Question #22d6b

2 Answers
Oct 27, 2017

I tried with an example...

Explanation:

Imagine you try to push an object, say a heavy wardrobe, on a icy road.
Here the trick is the mass....you give a sharp push and...
You will "feel" something pushing you and making you slide away. Ok, probably you will even fall but this is not the point, the idea is that in the action-reaction game you do not have necessarily cancellation. In this case the reaction of the wardrobe will put you in movement and basically it was your initial sharp push that caused it!!!

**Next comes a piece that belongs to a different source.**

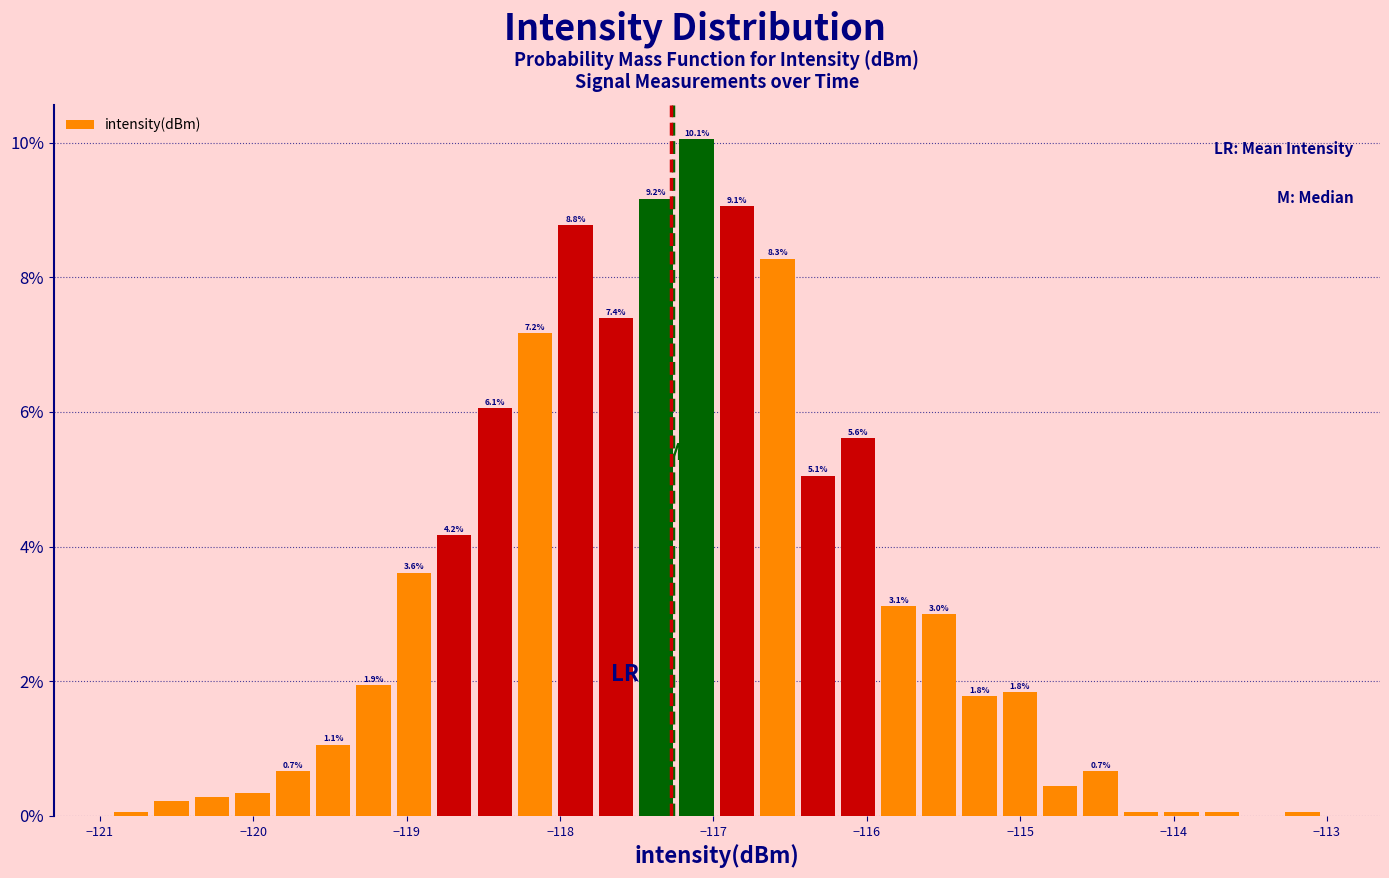

Around what value on the x-axis is the tallest bar? Give the approximate position of its centre, as read against the axis.

-117.1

In space the astronauts use this idea to move around (and if you think of it even our airplanes or rockets do the same throwing “stuff” behind them) throwing a small object (action) in the opposite direction receiving a reaction that propels them in the opposite direction.

So basically we must remember that action-reaction doesn't necessarily means cancelation.
Hope I didn’t confuse you even more…!

Oct 27, 2017

The key to understanding Newton's 3rd Law is that the action/reaction pair of forces always act on different objects.

Explanation:

A swimmer pushes off of a wall.

Kahn Academy, adapted from from Openstax College Physics

In this scenario, Newton's 3rd Law says that there is a pair of forces, with equal magnitudes and opposite directions. There is the force of the swimmer's feet on the wall and the force of the wall on the swimmer's feet.

The forces don't cancel because they are acting on two different objects . The feet push the wall and the wall pushes the feet.